期刊名称:Proceedings of the National Academy of Sciences
印刷版ISSN:0027-8424
电子版ISSN:1091-6490
出版年度:2015
卷号:112
期号:3
页码:E321-E328
DOI:10.1073/pnas.1419099112
语种:English
出版社:The National Academy of Sciences of the United States of America
摘要:SignificanceCellular and molecular mechanisms underlying the assembly of nodes of Ranvier of myelinated axons in the CNS are still only partly understood. Our study shows the influence of intrinsic cues and glial extrinsic factors for nodal protein clustering before myelination on specific hippocampal neuronal subpopulations and extends to electrophysiological understandings and in vivo relevance. Although conduction velocity along axons has long been thought to mostly rely on the insulating properties of myelin, we here show that nodal protein aggregation can increase this speed in the absence of such insulation. These results highlight the role of nodal clusters per se on conduction velocity by uncoupling it from myelination. High-density accumulation of voltage-gated sodium (Nav) channels at nodes of Ranvier ensures rapid saltatory conduction along myelinated axons. To gain insight into mechanisms of node assembly in the CNS, we focused on early steps of nodal protein clustering. We show in hippocampal cultures that prenodes (i.e., clusters of Nav channels colocalizing with the scaffold protein ankyrinG and nodal cell adhesion molecules) are detected before myelin deposition along axons. These clusters can be induced on purified neurons by addition of oligodendroglial-secreted factor(s), whereas ankyrinG silencing prevents their formation.
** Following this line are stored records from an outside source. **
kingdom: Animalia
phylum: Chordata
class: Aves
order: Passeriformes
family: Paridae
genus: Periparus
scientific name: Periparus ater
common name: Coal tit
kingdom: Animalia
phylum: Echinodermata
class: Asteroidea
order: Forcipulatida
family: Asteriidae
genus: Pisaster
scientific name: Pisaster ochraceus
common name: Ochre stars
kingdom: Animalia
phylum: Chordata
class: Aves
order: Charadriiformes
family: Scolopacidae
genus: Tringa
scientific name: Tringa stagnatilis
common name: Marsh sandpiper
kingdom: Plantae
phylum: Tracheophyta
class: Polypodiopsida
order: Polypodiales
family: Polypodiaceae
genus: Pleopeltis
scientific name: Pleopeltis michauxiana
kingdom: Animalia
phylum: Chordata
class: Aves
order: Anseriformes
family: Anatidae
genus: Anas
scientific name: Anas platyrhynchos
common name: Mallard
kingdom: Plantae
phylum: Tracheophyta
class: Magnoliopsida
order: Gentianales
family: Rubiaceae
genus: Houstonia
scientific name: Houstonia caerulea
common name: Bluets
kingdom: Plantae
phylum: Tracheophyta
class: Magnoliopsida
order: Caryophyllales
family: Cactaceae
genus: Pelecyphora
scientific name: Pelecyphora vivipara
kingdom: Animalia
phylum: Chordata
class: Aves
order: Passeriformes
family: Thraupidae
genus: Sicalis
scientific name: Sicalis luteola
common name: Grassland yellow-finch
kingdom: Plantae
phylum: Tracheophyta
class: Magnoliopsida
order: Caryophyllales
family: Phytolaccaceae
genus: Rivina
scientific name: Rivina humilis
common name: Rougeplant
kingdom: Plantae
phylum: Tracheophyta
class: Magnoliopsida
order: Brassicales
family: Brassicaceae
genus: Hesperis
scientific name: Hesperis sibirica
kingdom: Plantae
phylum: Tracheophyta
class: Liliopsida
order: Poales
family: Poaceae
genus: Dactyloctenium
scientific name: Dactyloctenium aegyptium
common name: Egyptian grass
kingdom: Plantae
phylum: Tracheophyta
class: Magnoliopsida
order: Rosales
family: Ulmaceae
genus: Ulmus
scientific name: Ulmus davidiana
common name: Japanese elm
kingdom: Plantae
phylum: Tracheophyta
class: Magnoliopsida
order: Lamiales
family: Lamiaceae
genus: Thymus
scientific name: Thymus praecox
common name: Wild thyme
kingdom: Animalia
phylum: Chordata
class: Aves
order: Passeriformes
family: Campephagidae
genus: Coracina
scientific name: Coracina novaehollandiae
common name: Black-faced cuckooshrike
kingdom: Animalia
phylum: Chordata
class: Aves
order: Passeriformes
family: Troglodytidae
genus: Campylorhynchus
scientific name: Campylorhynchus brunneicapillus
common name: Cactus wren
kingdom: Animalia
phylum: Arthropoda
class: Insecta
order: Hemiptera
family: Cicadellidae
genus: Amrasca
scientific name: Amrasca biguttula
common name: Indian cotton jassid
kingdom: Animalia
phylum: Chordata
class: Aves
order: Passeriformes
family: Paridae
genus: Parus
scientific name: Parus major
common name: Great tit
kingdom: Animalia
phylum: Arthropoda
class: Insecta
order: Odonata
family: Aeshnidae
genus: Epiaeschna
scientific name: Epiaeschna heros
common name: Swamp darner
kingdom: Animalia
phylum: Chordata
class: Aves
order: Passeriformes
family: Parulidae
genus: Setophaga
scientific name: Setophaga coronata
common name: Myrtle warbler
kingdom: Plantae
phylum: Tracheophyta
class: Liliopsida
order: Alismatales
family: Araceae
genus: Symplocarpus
The Nav isoforms Nav1.1, Nav1.2, and Nav1.6 are detected at prenodes, with Nav1.6 progressively replacing Nav1.2 over time in hippocampal neurons cultured with oligodendrocytes and astrocytes. However, the oligodendrocyte-secreted factor(s) can induce the clustering of Nav1.1 and Nav1.2 but not of Nav1.6 on purified neurons. We observed that prenodes are restricted to GABAergic neurons, whereas clustering of nodal proteins only occurs concomitantly with myelin ensheathment on pyramidal neurons, implying separate mechanisms of assembly among different neuronal subpopulations. To address the functional significance of these early clusters, we used single-axon electrophysiological recordings in vitro and showed that prenode formation is sufficient to accelerate the speed of axonal conduction before myelination. Finally, we provide evidence that prenodal clusters are also detected in vivo before myelination, further strengthening their physiological relevance.